Vascular dementia, for example, seems very likely to be correlated and often caused by poor fitness. Various sources seem to think that exercise can quite dramatically reduce Alzheimer’s risk. Alzheimer’s disease is related to PCA, and I suspect that PCA is very much under-diagnosed and that it causes a lot of crashes.
azan_
That's a very good point. However the median follow-up in the study was 56 with IQR 50 to 62 years, I think that reduces this issue a lot.
SchemaLoad
What do you mean by PCA? Didn't show anything relevant when I searched it.
amluto
Posterior cortical atrophy:
https://en.m.wikipedia.org/wiki/Posterior_cortical_atrophy
PCA can cause simultanagnosia and other problems with visual perception.
Have you ever seen an elderly person drive directly at you in a parking lot, at low speed, and appear to be completely unaware of your presence? This could be why.
anothernewdude
I'm a (fairly) fit runner. I run for about 8 hours each week, sometimes longer. I'm in a car so much less than the average person.
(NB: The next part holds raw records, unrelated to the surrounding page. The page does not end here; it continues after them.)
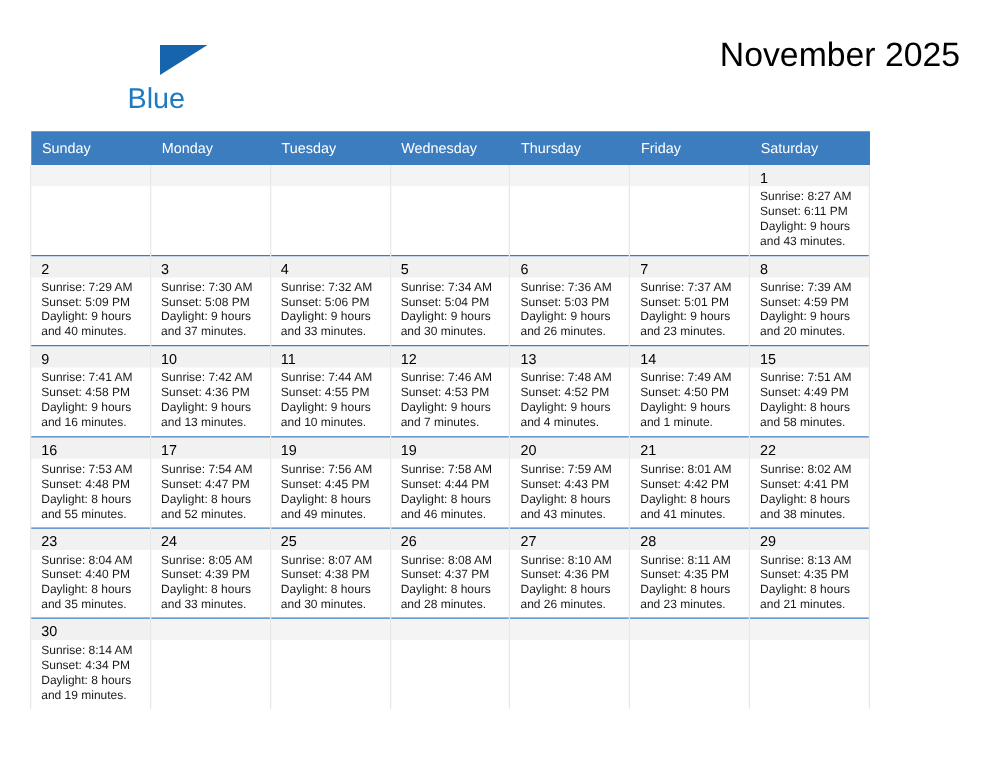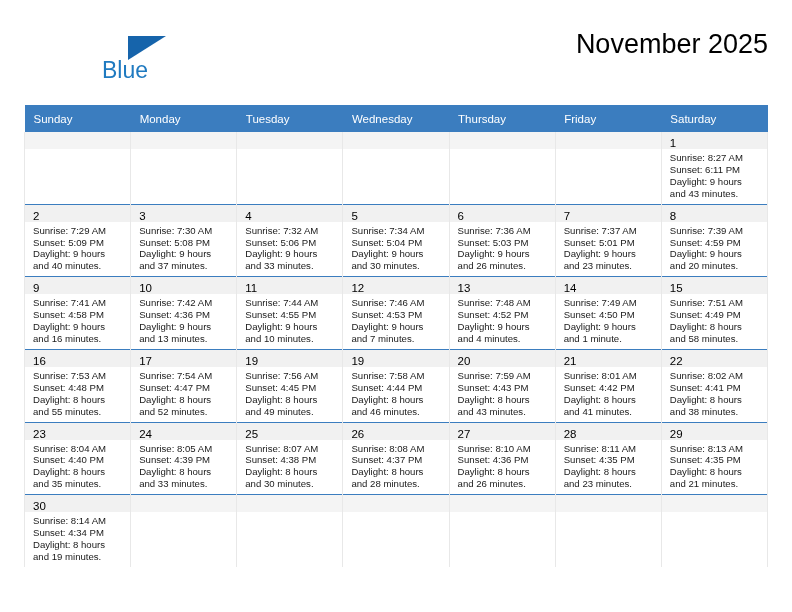--- a/index.html
+++ b/index.html
@@ -44,21 +44,21 @@
     top: 0;
     font-size: 23px;
     letter-spacing: 0.1px;
     color: #231f20;
     line-height: 26px;
     white-space: nowrap;
   }
   .logo-blue {
     position: absolute;
     left: 62px;
-    top: 23px;
+    top: 31px;
     font-size: 23px;
     color: #1f7ac0;
     line-height: 26px;
     white-space: nowrap;
     text-align: right;
   }
   .logo-flag {
     position: absolute;
     left: 88px;
     top: 2px;
@@ -85,21 +85,21 @@
     line-height: 20px;
     margin-top: 7px;
     white-space: nowrap;
   }
 
   
   .calendar {
     position: absolute;
     left: 24px;
     top: 105px;
-    width: 744px;
+    width: 672px;
     border-collapse: collapse;
     table-layout: fixed;
   }
   .calendar th {
     background: #3b7dbf;
     color: #ffffff;
     font-size: 11.5px;
     font-weight: normal;
     text-align: left;
     padding: 5px 0 5px 9px;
Guess why.
cadamsdotcom
Can’t post a car ride on Strava.
amazingamazing
You live closer to work?
amazingamazing
I’m skeptical that it’s worth it to spend too much time working out.
If there are three options:
1. Sedentary lifestyle (<3 passive or active exercise weekly).
2. Moderate (~1 hour passive exercise daily, like walking a dog a few miles daily).
3. Active (>1 hr active, like running several miles or lifting).
I think there’s huge value in moving out of (1), but am not sure if it’s worth going from (2) to (3) w.r.t longevity
> Next, the researchers examined how fitness was associated with the risk of dying in random accidents such as car accidents, drownings and homicides. They chose random accidents because they assumed that there ought to be no association between the men’s fitness in late adolescence and the risk of dying in random accidents.
Blank slatism is the curse of the sciences. Of course the kind of people who die in car accidents and homicides are not identical to everyone else but for random luck. They're less educated[1], they make poor decisions, they have dangerous neighbors, frequently they're immigrants from countries with lots of car accidents and homicides. We've known that "everything is correlated" since 2014[2], when will science figure it out?